[Document structure recognition data]
↓↓↓

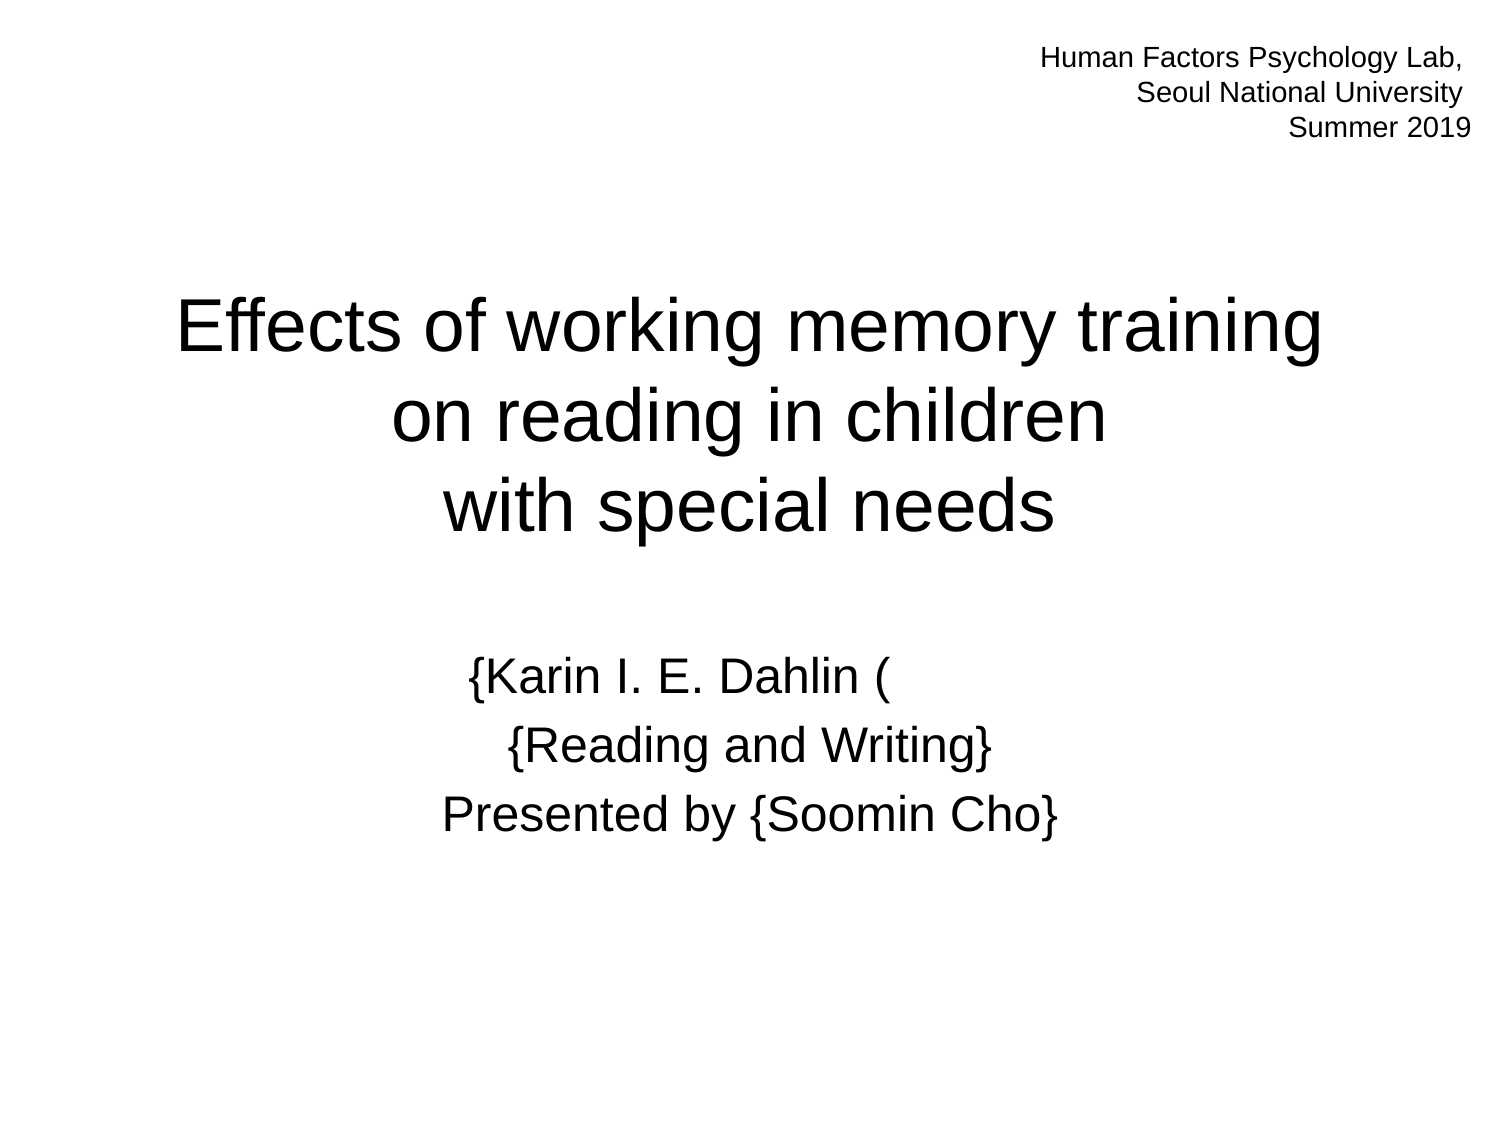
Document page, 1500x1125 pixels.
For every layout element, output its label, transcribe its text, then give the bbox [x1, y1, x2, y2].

subtitle {Karin I. E. Dahlin (2011)} {Reading and Writing} Presented by {Soomin Cho} [0, 619, 1500, 871]
title Effects of working memory training on reading in children with special needs [51, 112, 1449, 562]
text_box Human Factors Psychology Lab, Seoul National University Summer 2019 [840, 22, 1487, 113]
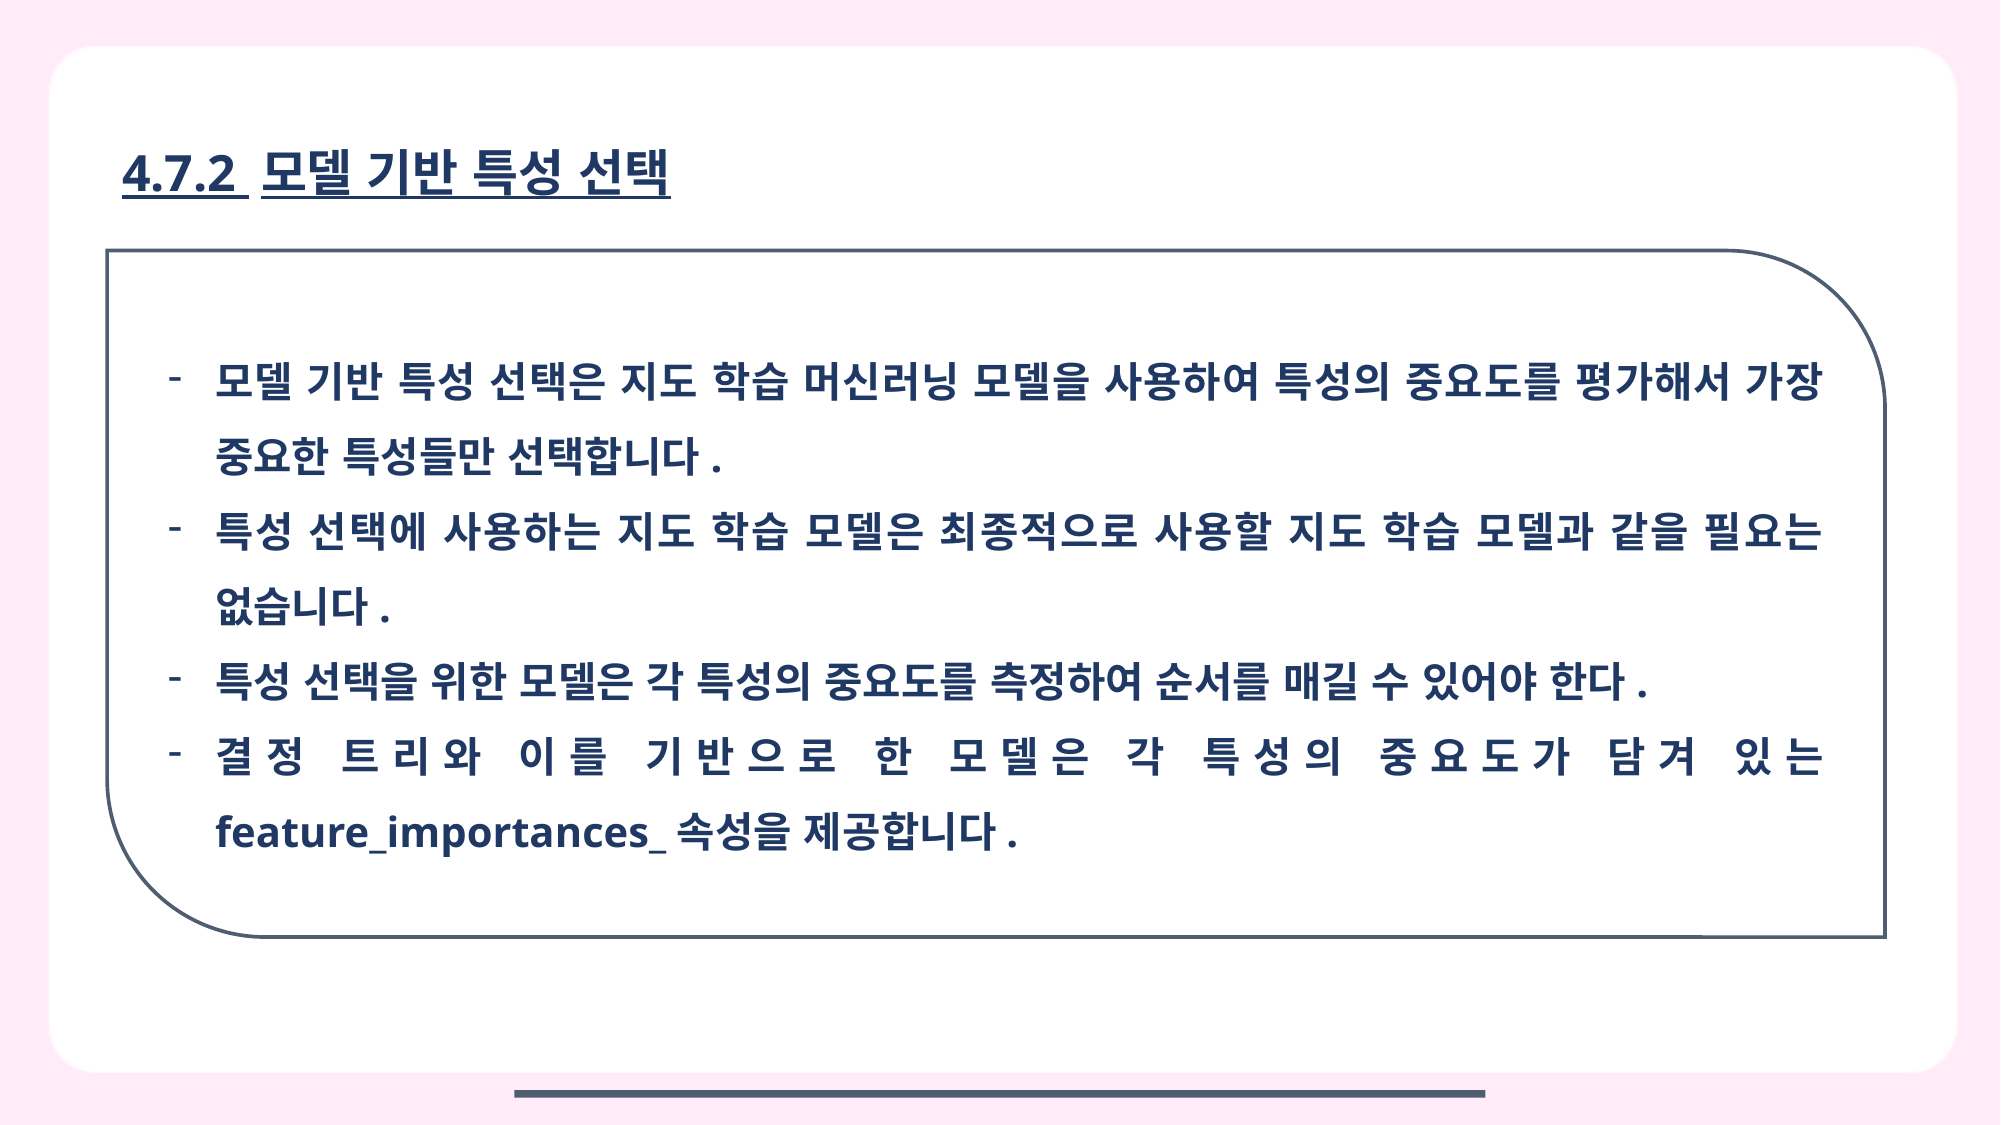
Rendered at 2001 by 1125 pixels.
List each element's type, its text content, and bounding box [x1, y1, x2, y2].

↑↑↑

Work required:
Copy out every line above where "pixels" is present.

Result:
Document page, 1500x1125 pixels.
Rendered at 2001 by 1125 pixels.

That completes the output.